Immediately after assignment notification (6+ months out if possible):
- Contact your installation EFMP coordinator — update enrollment if needed
- Request current medical records from all providers (hand-carry copies)
- Contact School Liaison Officer for warm handoff
- Request complete IEP/504 plan copies with meeting minutes and progress reports
- For OCONUS: initiate Family Member Travel Screening (FMTS) immediately
3-6 months out:
- Confirm gaining installation can support family member's needs (EFMP-Assignments)
- Contact gaining installation's EFMP Family Support office for warm handoff
- Research TRICARE region at gaining location — identify PCM and specialists
- Contact gaining base School Liaison Officer
- Ask about pre-registration at gaining base schools
- Stock up on 90-day prescription fills
- For OCONUS: confirm DoDEA school services and host nation medical availability
1 month before move:
- Organize hand-carry medical records folder (physical copies + thumb drive)
- Organize hand-carry education records folder (IEP, 504, assessments, transcripts)

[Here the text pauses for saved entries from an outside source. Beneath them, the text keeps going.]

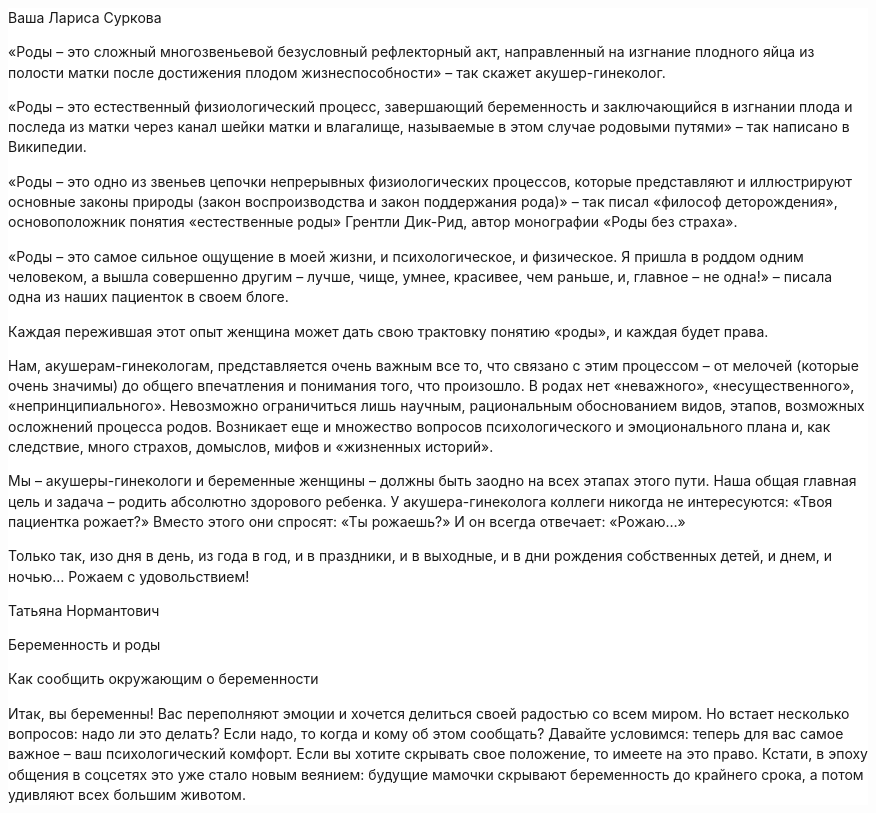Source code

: Ваша Лариса Суркова

«Роды – это сложный многозвеньевой безусловный рефлекторный акт,
направленный на изгнание плодного яйца из полости матки после достижения
плодом жизнеспособности» – так скажет акушер-гинеколог.

«Роды – это естественный физиологический процесс, завершающий
беременность и заключающийся в изгнании плода и последа из матки через
канал шейки матки и влагалище, называемые в этом случае родовыми путями»
– так написано в Википедии.

«Роды – это одно из звеньев цепочки непрерывных физиологических
процессов, которые представляют и иллюстрируют основные законы природы
(закон воспроизводства и закон поддержания рода)» – так писал «философ
деторождения», основоположник понятия «естественные роды» Грентли
Дик-Рид, автор монографии «Роды без страха».

«Роды – это самое сильное ощущение в моей жизни, и психологическое, и
физическое. Я пришла в роддом одним человеком, а вышла совершенно другим
– лучше, чище, умнее, красивее, чем раньше, и, главное – не одна!» –
писала одна из наших пациенток в своем блоге.

Каждая пережившая этот опыт женщина может дать свою трактовку понятию
«роды», и каждая будет права.

Нам, акушерам-гинекологам, представляется очень важным все то, что
связано с этим процессом – от мелочей (которые очень значимы) до общего
впечатления и понимания того, что произошло. В родах нет «неважного»,
«несущественного», «непринципиального». Невозможно ограничиться лишь
научным, рациональным обоснованием видов, этапов, возможных осложнений
процесса родов. Возникает еще и множество вопросов психологического и
эмоционального плана и, как следствие, много страхов, домыслов, мифов и
«жизненных историй».

Мы – акушеры-гинекологи и беременные женщины – должны быть заодно на
всех этапах этого пути. Наша общая главная цель и задача – родить
абсолютно здорового ребенка. У акушера-гинеколога коллеги никогда не
интересуются: «Твоя пациентка рожает?» Вместо этого они спросят: «Ты
рожаешь?» И он всегда отвечает: «Рожаю…»

Только так, изо дня в день, из года в год, и в праздники, и в выходные,
и в дни рождения собственных детей, и днем, и ночью… Рожаем с
удовольствием!

Татьяна Нормантович

Беременность и роды

Как сообщить окружающим о беременности

Итак, вы беременны! Вас переполняют эмоции и хочется делиться своей
радостью со всем миром. Но встает несколько вопросов: надо ли это
делать? Если надо, то когда и кому об этом сообщать? Давайте условимся:
теперь для вас самое важное – ваш психологический комфорт. Если вы
хотите скрывать свое положение, то имеете на это право. Кстати, в эпоху
общения в соцсетях это уже стало новым веянием: будущие мамочки скрывают
беременность до крайнего срока, а потом удивляют всех большим животом.

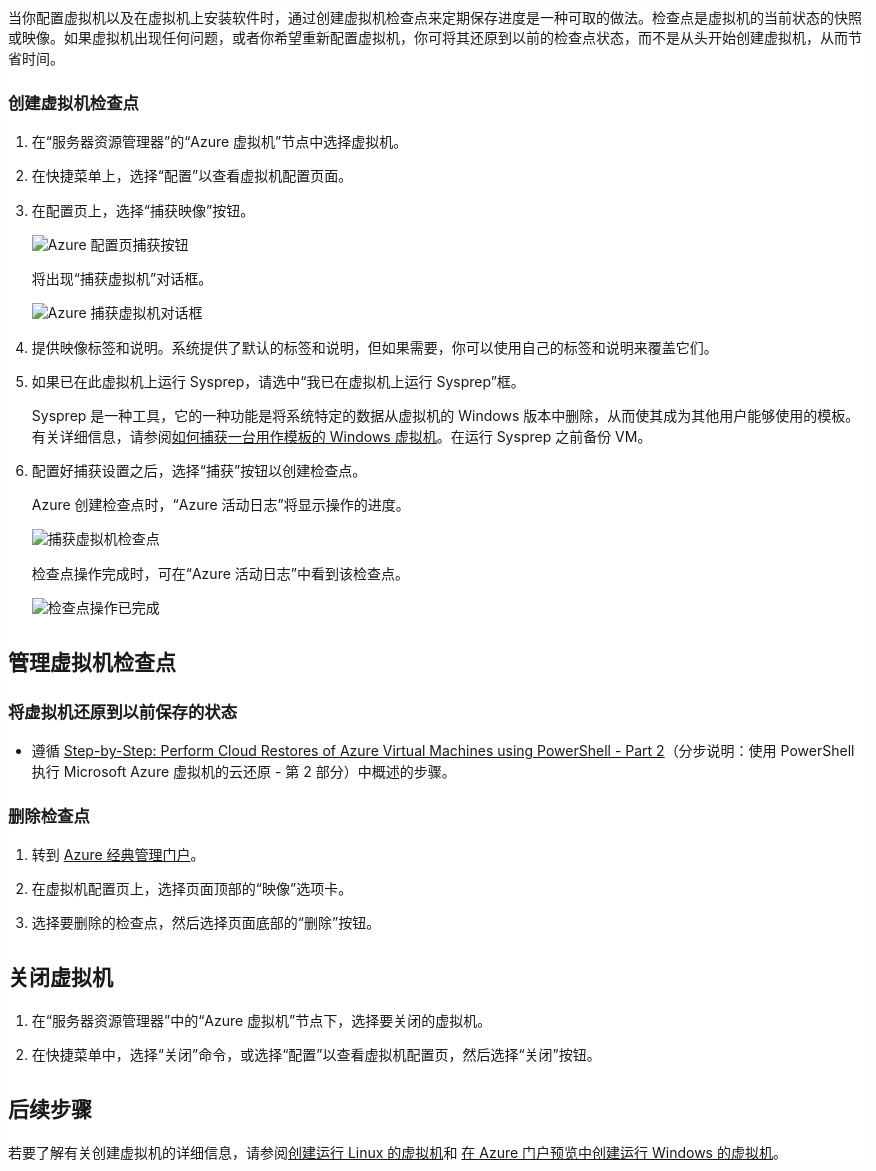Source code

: 当你配置虚拟机以及在虚拟机上安装软件时，通过创建虚拟机检查点来定期保存进度是一种可取的做法。检查点是虚拟机的当前状态的快照或映像。如果虚拟机出现任何问题，或者你希望重新配置虚拟机，你可将其还原到以前的检查点状态，而不是从头开始创建虚拟机，从而节省时间。

### 创建虚拟机检查点

1. 在“服务器资源管理器”的“Azure 虚拟机”节点中选择虚拟机。

1. 在快捷菜单上，选择“配置”以查看虚拟机配置页面。

1. 在配置页上，选择“捕获映像”按钮。

    ![Azure 配置页捕获按钮](./media/virtual-machines-common-classic-create-manage-visual-studio/IC744142.png)  

    将出现“捕获虚拟机”对话框。

    ![Azure 捕获虚拟机对话框](./media/virtual-machines-common-classic-create-manage-visual-studio/IC744143.png)  

1. 提供映像标签和说明。系统提供了默认的标签和说明，但如果需要，你可以使用自己的标签和说明来覆盖它们。

1. 如果已在此虚拟机上运行 Sysprep，请选中“我已在虚拟机上运行 Sysprep”框。

    Sysprep 是一种工具，它的一种功能是将系统特定的数据从虚拟机的 Windows 版本中删除，从而使其成为其他用户能够使用的模板。有关详细信息，请参阅[如何捕获一台用作模板的 Windows 虚拟机](/documentation/articles/virtual-machines-windows-classic-capture-image/)。在运行 Sysprep 之前备份 VM。

1. 配置好捕获设置之后，选择“捕获”按钮以创建检查点。

    Azure 创建检查点时，“Azure 活动日志”将显示操作的进度。

    ![捕获虚拟机检查点](./media/virtual-machines-common-classic-create-manage-visual-studio/IC744144.png)  

    检查点操作完成时，可在“Azure 活动日志”中看到该检查点。

    ![检查点操作已完成](./media/virtual-machines-common-classic-create-manage-visual-studio/IC744145.png)  


## 管理虚拟机检查点

### 将虚拟机还原到以前保存的状态

- 遵循 [Step-by-Step: Perform Cloud Restores of Azure Virtual Machines using PowerShell - Part 2](http://blogs.technet.com/b/keithmayer/archive/2014/02/04/step-by-step-perform-cloud-restores-of-windows-azure-virtual-machines-using-powershell-part-2.aspx)（分步说明：使用 PowerShell 执行 Microsoft Azure 虚拟机的云还原 - 第 2 部分）中概述的步骤。

### 删除检查点

1. 转到 [Azure 经典管理门户](https://manage.windowsazure.cn/)。

1. 在虚拟机配置页上，选择页面顶部的“映像”选项卡。

1. 选择要删除的检查点，然后选择页面底部的“删除”按钮。

## 关闭虚拟机

1. 在“服务器资源管理器”中的“Azure 虚拟机”节点下，选择要关闭的虚拟机。

1. 在快捷菜单中，选择“关闭”命令，或选择“配置”以查看虚拟机配置页，然后选择“关闭”按钮。

## 后续步骤

若要了解有关创建虚拟机的详细信息，请参阅[创建运行 Linux 的虚拟机](/documentation/articles/virtual-machines-linux-quick-create-cli/)和 [在 Azure 门户预览中创建运行 Windows 的虚拟机](/documentation/articles/virtual-machines-windows-hero-tutorial/)。

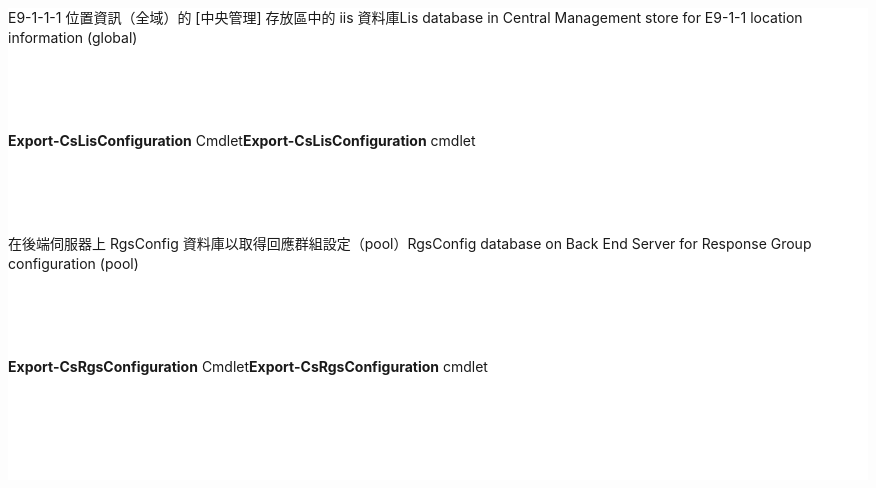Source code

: <td><p><span data-ttu-id="511c8-181">E9-1-1-1 位置資訊（全域）的 [中央管理] 存放區中的 iis 資料庫</span><span class="sxs-lookup"><span data-stu-id="511c8-181">Lis database in Central Management store for E9-1-1 location information (global)</span></span></p></td>
<td><p> </p></td>
<td><p> </p></td>
<td><p><span data-ttu-id="511c8-182"><strong>Export-CsLisConfiguration</strong> Cmdlet</span><span class="sxs-lookup"><span data-stu-id="511c8-182"><strong>Export-CsLisConfiguration</strong> cmdlet</span></span></p></td>
<td></td>
<td><p> </p></td>
<td><p>                    </p></td>
</tr>
<tr class="odd">
<td><p><span data-ttu-id="511c8-183">在後端伺服器上 RgsConfig 資料庫以取得回應群組設定（pool）</span><span class="sxs-lookup"><span data-stu-id="511c8-183">RgsConfig database on Back End Server for Response Group configuration (pool)</span></span></p></td>
<td><p> </p></td>
<td><p> </p></td>
<td><p><span data-ttu-id="511c8-184"><strong>Export-CsRgsConfiguration</strong> Cmdlet</span><span class="sxs-lookup"><span data-stu-id="511c8-184"><strong>Export-CsRgsConfiguration</strong> cmdlet</span></span></p></td>
<td></td>
<td><p> </p></td>
<td><p>                    </p></td>
</tr>
</tbody>
</table>


</div>

</div>

<span> </span>

</div>

</div>

</div>


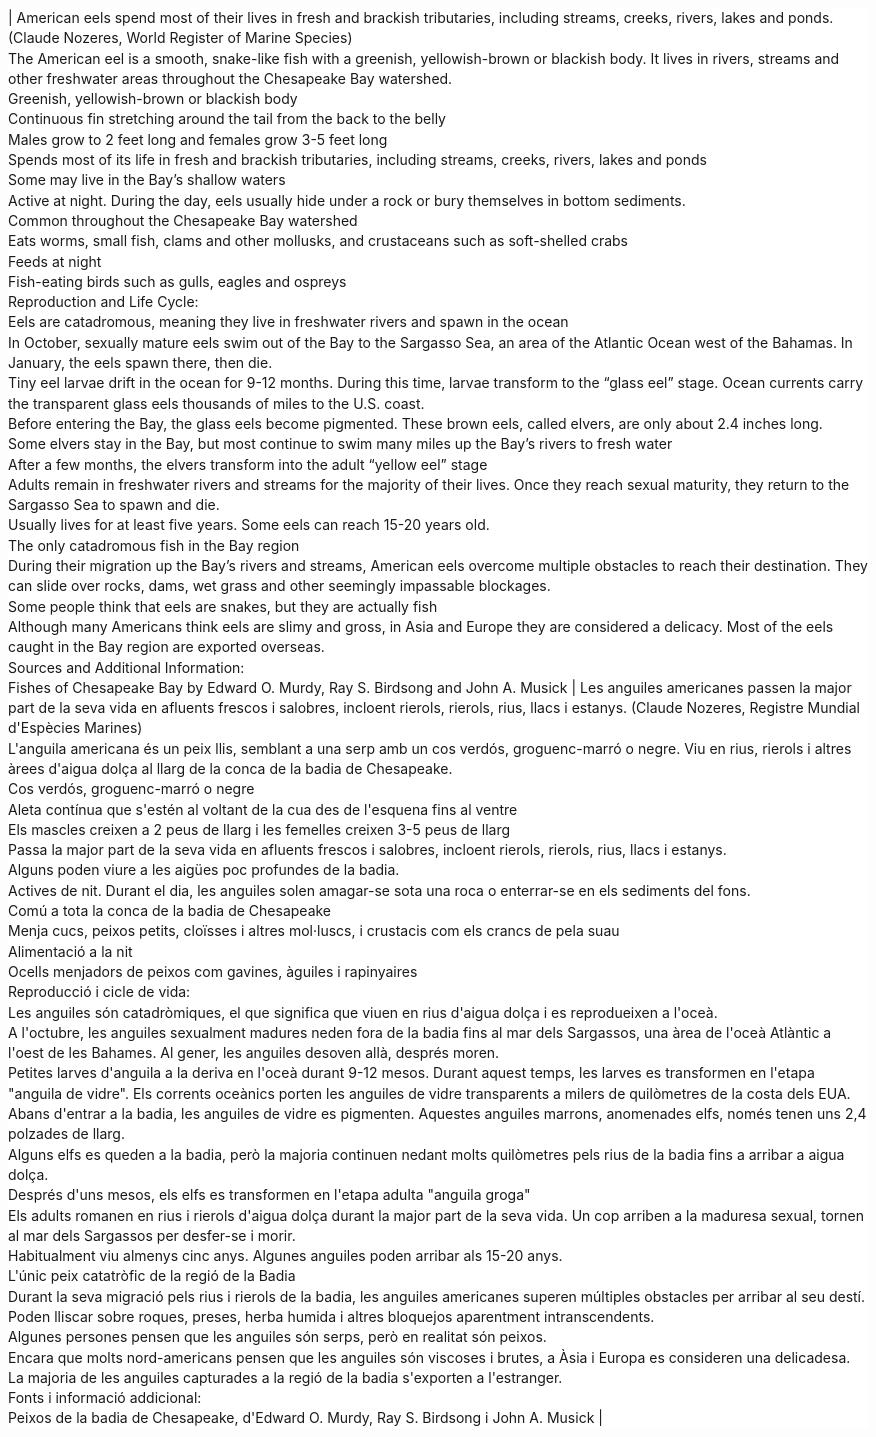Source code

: | American eels spend most of their lives in fresh and brackish tributaries, including streams, creeks, rivers, lakes and ponds. (Claude Nozeres, World Register of Marine Species)<br/>The American eel is a smooth, snake-like fish with a greenish, yellowish-brown or blackish body. It lives in rivers, streams and other freshwater areas throughout the Chesapeake Bay watershed.<br/>Greenish, yellowish-brown or blackish body<br/>Continuous fin stretching around the tail from the back to the belly<br/>Males grow to 2 feet long and females grow 3-5 feet long<br/>Spends most of its life in fresh and brackish tributaries, including streams, creeks, rivers, lakes and ponds<br/>Some may live in the Bay’s shallow waters<br/>Active at night. During the day, eels usually hide under a rock or bury themselves in bottom sediments.<br/>Common throughout the Chesapeake Bay watershed<br/>Eats worms, small fish, clams and other mollusks, and crustaceans such as soft-shelled crabs<br/>Feeds at night<br/>Fish-eating birds such as gulls, eagles and ospreys<br/>Reproduction and Life Cycle:<br/>Eels are catadromous, meaning they live in freshwater rivers and spawn in the ocean<br/>In October, sexually mature eels swim out of the Bay to the Sargasso Sea, an area of the Atlantic Ocean west of the Bahamas. In January, the eels spawn there, then die.<br/>Tiny eel larvae drift in the ocean for 9-12 months. During this time, larvae transform to the “glass eel” stage. Ocean currents carry the transparent glass eels thousands of miles to the U.S. coast.<br/>Before entering the Bay, the glass eels become pigmented. These brown eels, called elvers, are only about 2.4 inches long.<br/>Some elvers stay in the Bay, but most continue to swim many miles up the Bay’s rivers to fresh water<br/>After a few months, the elvers transform into the adult “yellow eel” stage<br/>Adults remain in freshwater rivers and streams for the majority of their lives. Once they reach sexual maturity, they return to the Sargasso Sea to spawn and die.<br/>Usually lives for at least five years. Some eels can reach 15-20 years old.<br/>The only catadromous fish in the Bay region<br/>During their migration up the Bay’s rivers and streams, American eels overcome multiple obstacles to reach their destination. They can slide over rocks, dams, wet grass and other seemingly impassable blockages.<br/>Some people think that eels are snakes, but they are actually fish<br/>Although many Americans think eels are slimy and gross, in Asia and Europe they are considered a delicacy. Most of the eels caught in the Bay region are exported overseas.<br/>Sources and Additional Information:<br/>Fishes of Chesapeake Bay by Edward O. Murdy, Ray S. Birdsong and John A. Musick | Les anguiles americanes passen la major part de la seva vida en afluents frescos i salobres, incloent rierols, rierols, rius, llacs i estanys. (Claude Nozeres, Registre Mundial d'Espècies Marines)<br/>L'anguila americana és un peix llis, semblant a una serp amb un cos verdós, groguenc-marró o negre. Viu en rius, rierols i altres àrees d'aigua dolça al llarg de la conca de la badia de Chesapeake.<br/>Cos verdós, groguenc-marró o negre<br/>Aleta contínua que s'estén al voltant de la cua des de l'esquena fins al ventre<br/>Els mascles creixen a 2 peus de llarg i les femelles creixen 3-5 peus de llarg<br/>Passa la major part de la seva vida en afluents frescos i salobres, incloent rierols, rierols, rius, llacs i estanys.<br/>Alguns poden viure a les aigües poc profundes de la badia.<br/>Actives de nit. Durant el dia, les anguiles solen amagar-se sota una roca o enterrar-se en els sediments del fons.<br/>Comú a tota la conca de la badia de Chesapeake<br/>Menja cucs, peixos petits, cloïsses i altres mol·luscs, i crustacis com els crancs de pela suau<br/>Alimentació a la nit<br/>Ocells menjadors de peixos com gavines, àguiles i rapinyaires<br/>Reproducció i cicle de vida:<br/>Les anguiles són catadròmiques, el que significa que viuen en rius d'aigua dolça i es reprodueixen a l'oceà.<br/>A l'octubre, les anguiles sexualment madures neden fora de la badia fins al mar dels Sargassos, una àrea de l'oceà Atlàntic a l'oest de les Bahames. Al gener, les anguiles desoven allà, després moren.<br/>Petites larves d'anguila a la deriva en l'oceà durant 9-12 mesos. Durant aquest temps, les larves es transformen en l'etapa "anguila de vidre". Els corrents oceànics porten les anguiles de vidre transparents a milers de quilòmetres de la costa dels EUA.<br/>Abans d'entrar a la badia, les anguiles de vidre es pigmenten. Aquestes anguiles marrons, anomenades elfs, només tenen uns 2,4 polzades de llarg.<br/>Alguns elfs es queden a la badia, però la majoria continuen nedant molts quilòmetres pels rius de la badia fins a arribar a aigua dolça.<br/>Després d'uns mesos, els elfs es transformen en l'etapa adulta "anguila groga"<br/>Els adults romanen en rius i rierols d'aigua dolça durant la major part de la seva vida. Un cop arriben a la maduresa sexual, tornen al mar dels Sargassos per desfer-se i morir.<br/>Habitualment viu almenys cinc anys. Algunes anguiles poden arribar als 15-20 anys.<br/>L'únic peix catatròfic de la regió de la Badia<br/>Durant la seva migració pels rius i rierols de la badia, les anguiles americanes superen múltiples obstacles per arribar al seu destí. Poden lliscar sobre roques, preses, herba humida i altres bloquejos aparentment intranscendents.<br/>Algunes persones pensen que les anguiles són serps, però en realitat són peixos.<br/>Encara que molts nord-americans pensen que les anguiles són viscoses i brutes, a Àsia i Europa es consideren una delicadesa. La majoria de les anguiles capturades a la regió de la badia s'exporten a l'estranger.<br/>Fonts i informació addicional:<br/>Peixos de la badia de Chesapeake, d'Edward O. Murdy, Ray S. Birdsong i John A. Musick |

- Confirm all provider contact information for the new location
- Collect supplies your dependent may need during travel (medications, equipment, batteries)
- Confirm TRICARE coverage during transit
First week at gaining installation:
- Re-enroll in TRICARE and establish new PCM
- Request specialist referrals
- Connect with gaining EFMP Family Support office
- Enroll child in school with hand-carried records
- Request IEP/504 meeting within first 30 days
- Schedule appointments with all needed providers
Callout: Key Contacts to Have on Speed Dial
- Your installation EFMP coordinator (medical, assignments, AND family support — these are often different offices)
- School Liaison Officer (current and gaining installation)
- TRICARE regional contractor
- Military OneSource: 800-342-9647 (24/7, and they can connect you with EFMP-specific support)
- EFMP & Me portal: efmpandme.militaryonesource.mil
You're Not Alone in This
I'll end with this, because it matters: if you're reading this post at midnight with a knot in your stomach because you just got a notification and your first thought was about your kid's therapy schedule — you're not behind. You're already doing the work by looking for information.
The EFMP PCS process is bureaucratic and sometimes slow. But it exists because enough families went through hell at installations that couldn't support them, and the system eventually changed. It's imperfect. But it is on your side.
Use your EFMP coordinator. Use your School Liaison Officer. Use Military OneSource. These people exist specifically for this, and the good ones will fight for your family.
And if you want the whole thing — entitlements, timeline, medical transfer checklist, school transition steps — built specifically for your rank, your dependents, and your actual orders: PCS Copilot generates a custom playbook for $15.99, with a refund if it's not useful. No account required.
Take care of your family. The paperwork is just paperwork. Your kid is what matters.
Always verify entitlements, timelines, and procedures with your Finance office, MPF, and EFMP coordinator. Policies vary by branch and change periodically. This post is informational — not a substitute for official guidance.